The details of safe and failed members of PEB considering additional SL and their values bending stresses obtained by the analysis are presented in Table.5.
Table 5
Details of safe and failed members of PEB considering additional SL and their bending stresses
Type of member | Member no. | Length of member (m) | UR of member | Failure location of the member from the start node (m) | Bending stress (N/mm2) |
---|
Gable end column | 1 & 33 | 8.00 | 1.28 | 6.00 | 28.24 |
4 & 36 | 8.00 | 1.72 | 6.00 | 28.31 |
2,5,34,37 | 8.00 | 1.60 | 8.00 | 40.32 |
Middle column | 9 & 27 | 8.00 | 1.37 | 6.00 | 30.61 |
12 & 30 | 8.00 | 1.78 | 0.00 | 33.15 |
15 & 21 | 8.00 | 1.40 | 6.00 | 31.18 |
18 & 24 | 8.00 | 1.86 | 0.00 | 33.97 |
10,13,28,31 | 8.00 | 1.90 | 8.00 | 47.39 |
16,19,22,25 | 8.00 | 1.95 | 8.00 | 48.32 |
Rafter | 3,6,35,38 | 4.16 | 1.09 | 0.00 | 27.86 |
11,14,29,32 | 4.16 | 2.08 | 0.00 | 46.14 |
17,20,23,26 | 4.16 | 2.12 | 0.00 | 47.05 |
68 & 80 | 4.16 | 1.40 | 4.16 | 27.64 |
72 & 76 | 4.16 | 1.40 | 4.16 | 28.05 |
70 & 82 | 4.16 | 1.41 | 0.00 | 35.73 |
74 & 78 | 4.16 | 1.41 | 0.00 | 37.09 |
65 & 85 | 4.16 | 1.01 | 2.43 | 28.68 |
69 & 81 | 4.16 | 1.64 | 2.08 | 40.35 |
73 & 77 | 4.16 | 1.65 | 2.08 | 41.68 |
71 & 83 | 4.16 | 1.43 | 3.47 | 39.40 |
75 & 79 | 4.16 | 1.45 | 3.47 | 41.27 |
The variation in the bending stresses of various members of PEB considering additional SL is shown in Fig. 7.
Strengthening of failed members of PEB
The members of PEB which are failed due to the consideration of additional SL are strengthened by the provision of specific patterns of GIP at the failure locations indicated by software analysis (Ref. Table 5). For strengthening the failed members, it becomes necessary to increase the section modulus of the sections which gets increased by increasing the moment of inertia (MI) of the section. The MI of failed member sections is increased by enlarging the sections considering the additional provision of GIP in specific patterns and at particular locations. The specific patterns of GIP considered for strengthening the PEB members (columns and rafters) and their locations used in the analysis are given below.
-
Provision of GIP for columns
-
PC1: One GIP on one side flange i.e. the interior side of a column- Fig. 8 (a)
-
PC2: One GIP on each flange i.e. interior and exterior side of column-Fig. 8 (b)
-
PC3: Two GIP at each meeting place of flange and web i.e. four junctions of flange and web- Fig. 8 (c)

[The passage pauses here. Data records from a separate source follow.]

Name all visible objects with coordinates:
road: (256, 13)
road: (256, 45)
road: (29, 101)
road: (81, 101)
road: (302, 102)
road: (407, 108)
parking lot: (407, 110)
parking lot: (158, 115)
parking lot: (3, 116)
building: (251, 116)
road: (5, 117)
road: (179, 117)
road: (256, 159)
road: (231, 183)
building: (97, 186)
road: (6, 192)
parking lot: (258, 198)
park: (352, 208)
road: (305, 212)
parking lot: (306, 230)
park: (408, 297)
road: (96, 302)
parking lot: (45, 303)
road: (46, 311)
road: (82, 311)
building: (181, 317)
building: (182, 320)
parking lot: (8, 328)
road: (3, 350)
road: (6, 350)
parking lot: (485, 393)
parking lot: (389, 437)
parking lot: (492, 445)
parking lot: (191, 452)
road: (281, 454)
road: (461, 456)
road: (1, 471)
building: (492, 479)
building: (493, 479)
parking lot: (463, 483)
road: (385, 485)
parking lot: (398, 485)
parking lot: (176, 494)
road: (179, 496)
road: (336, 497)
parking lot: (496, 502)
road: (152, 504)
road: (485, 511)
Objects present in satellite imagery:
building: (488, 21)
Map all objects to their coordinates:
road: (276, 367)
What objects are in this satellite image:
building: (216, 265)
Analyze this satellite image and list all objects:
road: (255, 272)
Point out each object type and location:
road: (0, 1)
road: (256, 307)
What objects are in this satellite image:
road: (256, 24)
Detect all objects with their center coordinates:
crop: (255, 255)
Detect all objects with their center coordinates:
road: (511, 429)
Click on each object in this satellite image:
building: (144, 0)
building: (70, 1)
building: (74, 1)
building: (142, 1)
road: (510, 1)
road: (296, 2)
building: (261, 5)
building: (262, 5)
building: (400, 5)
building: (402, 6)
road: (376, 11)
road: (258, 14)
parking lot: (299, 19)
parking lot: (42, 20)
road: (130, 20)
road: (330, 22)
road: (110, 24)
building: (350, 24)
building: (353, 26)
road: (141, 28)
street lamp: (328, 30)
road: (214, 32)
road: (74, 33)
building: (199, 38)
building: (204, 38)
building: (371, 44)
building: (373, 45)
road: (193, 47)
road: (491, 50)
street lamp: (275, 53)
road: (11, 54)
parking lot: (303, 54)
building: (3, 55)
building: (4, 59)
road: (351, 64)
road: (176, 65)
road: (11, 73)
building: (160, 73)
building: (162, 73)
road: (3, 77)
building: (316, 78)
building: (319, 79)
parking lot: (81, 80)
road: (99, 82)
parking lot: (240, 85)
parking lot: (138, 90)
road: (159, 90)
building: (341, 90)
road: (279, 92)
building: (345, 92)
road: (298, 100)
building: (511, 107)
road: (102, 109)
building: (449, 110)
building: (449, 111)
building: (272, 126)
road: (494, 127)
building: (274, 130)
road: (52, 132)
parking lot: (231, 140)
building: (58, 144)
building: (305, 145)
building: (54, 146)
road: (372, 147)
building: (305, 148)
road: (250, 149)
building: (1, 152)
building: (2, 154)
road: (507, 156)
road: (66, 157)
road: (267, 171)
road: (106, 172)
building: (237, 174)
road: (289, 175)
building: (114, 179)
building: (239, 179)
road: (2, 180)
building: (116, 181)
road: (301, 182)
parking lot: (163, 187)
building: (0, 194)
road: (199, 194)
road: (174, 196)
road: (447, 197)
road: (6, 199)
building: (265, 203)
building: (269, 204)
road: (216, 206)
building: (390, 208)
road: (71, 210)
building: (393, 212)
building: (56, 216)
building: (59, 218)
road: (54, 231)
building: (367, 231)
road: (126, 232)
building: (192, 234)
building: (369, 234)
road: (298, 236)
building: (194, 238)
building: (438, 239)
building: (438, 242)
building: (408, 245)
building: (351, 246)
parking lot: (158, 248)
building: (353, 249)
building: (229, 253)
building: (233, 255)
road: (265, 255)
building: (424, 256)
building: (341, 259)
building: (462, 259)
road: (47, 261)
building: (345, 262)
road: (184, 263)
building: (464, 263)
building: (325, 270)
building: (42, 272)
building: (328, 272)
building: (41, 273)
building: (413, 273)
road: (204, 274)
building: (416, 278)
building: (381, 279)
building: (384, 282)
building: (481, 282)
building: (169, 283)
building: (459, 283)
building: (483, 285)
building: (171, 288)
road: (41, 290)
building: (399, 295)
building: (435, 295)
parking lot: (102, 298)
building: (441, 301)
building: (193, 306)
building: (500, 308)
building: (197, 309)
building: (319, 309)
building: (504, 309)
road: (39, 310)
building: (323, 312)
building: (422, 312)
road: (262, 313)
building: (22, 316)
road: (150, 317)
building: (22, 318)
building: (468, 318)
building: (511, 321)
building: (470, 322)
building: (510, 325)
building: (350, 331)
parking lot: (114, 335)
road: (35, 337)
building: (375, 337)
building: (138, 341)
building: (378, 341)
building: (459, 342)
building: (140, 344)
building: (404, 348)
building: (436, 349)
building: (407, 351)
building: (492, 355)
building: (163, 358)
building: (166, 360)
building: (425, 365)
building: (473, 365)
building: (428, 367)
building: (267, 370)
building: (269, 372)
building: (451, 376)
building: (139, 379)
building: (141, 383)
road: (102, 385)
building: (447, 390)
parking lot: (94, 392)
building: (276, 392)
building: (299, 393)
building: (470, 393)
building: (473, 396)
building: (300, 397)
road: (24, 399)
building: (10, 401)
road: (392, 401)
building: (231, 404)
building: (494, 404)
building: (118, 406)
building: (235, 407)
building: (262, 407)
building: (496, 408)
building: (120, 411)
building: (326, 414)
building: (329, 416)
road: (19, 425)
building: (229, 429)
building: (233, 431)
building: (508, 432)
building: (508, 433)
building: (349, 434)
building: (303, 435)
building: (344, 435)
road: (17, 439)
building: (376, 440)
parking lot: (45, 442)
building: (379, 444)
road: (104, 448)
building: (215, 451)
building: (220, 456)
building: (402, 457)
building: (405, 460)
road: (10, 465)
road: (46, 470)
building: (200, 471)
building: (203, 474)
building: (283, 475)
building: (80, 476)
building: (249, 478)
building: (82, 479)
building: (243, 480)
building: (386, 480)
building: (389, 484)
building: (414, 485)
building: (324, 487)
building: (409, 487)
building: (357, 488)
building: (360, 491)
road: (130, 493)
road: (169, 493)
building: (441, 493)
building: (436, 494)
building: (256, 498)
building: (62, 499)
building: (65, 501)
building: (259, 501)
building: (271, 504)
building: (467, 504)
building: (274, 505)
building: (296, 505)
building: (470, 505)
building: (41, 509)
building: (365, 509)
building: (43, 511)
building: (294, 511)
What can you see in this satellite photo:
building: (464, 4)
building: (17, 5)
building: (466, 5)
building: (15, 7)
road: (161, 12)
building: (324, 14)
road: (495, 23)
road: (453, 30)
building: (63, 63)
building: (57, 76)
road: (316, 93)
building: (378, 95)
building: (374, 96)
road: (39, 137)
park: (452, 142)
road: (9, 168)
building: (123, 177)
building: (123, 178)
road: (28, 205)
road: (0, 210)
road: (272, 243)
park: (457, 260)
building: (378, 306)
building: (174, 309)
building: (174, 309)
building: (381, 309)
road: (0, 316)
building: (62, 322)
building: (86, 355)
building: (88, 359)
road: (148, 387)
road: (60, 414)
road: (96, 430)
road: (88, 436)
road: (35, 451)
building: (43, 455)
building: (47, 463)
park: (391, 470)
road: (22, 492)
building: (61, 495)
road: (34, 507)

Figure 8 (a, b, and c) GIP patterns for PEB columns
-
Provision of GIP for rafters
-
PR1: One GIP on the bottom face of the flange- Fig. 9a
-
PR2: Two GIP at each meeting place of flange and web i.e. four junctions of flange and web -Fig. 9b
These specific patterns of GIP are generated in the ‘section wizard’ tab of STAAD Pro software and then each such pattern is assigned to the failed members (columns and rafters) of PEB. After assigning a specific pattern to the failed members the analysis and design of PEB is performed. The failed column members of PEB were provided with the three different patterns viz. PC1, PC2, and PC3 as shown in Fig. 8 (a), Fig. 8 (b), and Fig. 8 (c) respectively. Similarly, the failed rafter members of PEB were provided with two different patterns viz. PR1 and PR2 as shown in Fig. 9 (a) and Fig. 9 (b) respectively.